Giriş Yahut 2.200 Karakter
Türkiye’deki konular, teknik olarak yetkin olunmadığından genellikle hep ‘stratejik’ olarak tartışılagelmiş, tekniğe dair en ufak bir fikrî olmayan pek çok kişi, ‘stratejik’ çerçevede ‘müthiş’ öngörülerin sahibi olmuştur. Esasında stratejik çerçevede fikir sahibi olmak için teknik veriye sahip olmak her zaman şart değildir. Fakat teknik çerçevenin stratejik paradigmayı etkilediği, hatta belirlediği durumlarda teknik bilgi olmadan ‘yürütülen’ fikirler ‘topal’ kalmaya mahkûmdur. Eski harfli yazıda (Pe, çim, je gibi Fars harfleri eklenmiş olan Arap harfli Osmanlı Türkçesi), harflerin başta, ortada, sonda ve ayrık olarak yazıldığı durumlarda farklı biçimler aldığından bütün harflerin diğer karakterlerle birleştirilmesi sonucunda ortaya çıkan hurufat takımı sayısının 2.200’ü (yazıyla iki bin iki yüz) bulduğu olmuştur. Yani herhangi bir metnin basılabilmesi için elde 2.200 kalemlik hurufat takımının olması gerekmektedir. Bu sayı, Haçik Kevorkyan tarafından Ahmed Midhad Efendi’nin isteği üzerine 1600’lere düşürülmüştür.
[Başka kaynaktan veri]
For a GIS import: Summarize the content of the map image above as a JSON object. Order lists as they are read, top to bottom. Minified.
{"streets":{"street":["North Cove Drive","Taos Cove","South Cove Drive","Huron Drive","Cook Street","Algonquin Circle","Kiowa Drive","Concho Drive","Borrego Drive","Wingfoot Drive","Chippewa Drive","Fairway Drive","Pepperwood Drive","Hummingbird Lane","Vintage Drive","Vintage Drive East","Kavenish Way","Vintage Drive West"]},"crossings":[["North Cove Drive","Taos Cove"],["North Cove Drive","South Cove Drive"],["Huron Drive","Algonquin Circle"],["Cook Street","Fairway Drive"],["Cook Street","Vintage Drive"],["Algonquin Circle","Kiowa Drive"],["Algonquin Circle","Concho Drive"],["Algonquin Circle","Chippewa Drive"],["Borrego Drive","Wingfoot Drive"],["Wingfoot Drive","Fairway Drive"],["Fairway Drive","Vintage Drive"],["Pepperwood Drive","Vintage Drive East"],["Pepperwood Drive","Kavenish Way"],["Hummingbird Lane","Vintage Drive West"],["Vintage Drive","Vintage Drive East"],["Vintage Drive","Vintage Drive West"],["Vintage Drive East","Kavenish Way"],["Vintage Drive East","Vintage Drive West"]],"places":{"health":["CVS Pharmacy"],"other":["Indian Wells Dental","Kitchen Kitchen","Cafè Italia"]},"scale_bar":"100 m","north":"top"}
Turgut Kut, eski harflerin kullanıldığı zamanlar için hurufat kasalarında 480, Latin harfin kullanıldığı zamanlarda ise 118 göz olduğunu belirtir. Bu sayı fazlalığından doğabilecek karışıklığı önlemek, büyük bir titizliği gerektirmektedir. Matbaa ve matbuatın problemli yanlarına dair yapılan sohbet ve tartışmaların pek çoğunda bu husustan ya hiç bahsedilmez yahut bu husus tartışmanın başlıca konusunu teşkil etmez. Bu sebeple kaleme alacağımız bu yazı bilimsel bir metot ortaya koymaktan ziyade, en başta yapılması gereken felsefî bir mülahaza teşkil etmeyi amaçlamaktadır.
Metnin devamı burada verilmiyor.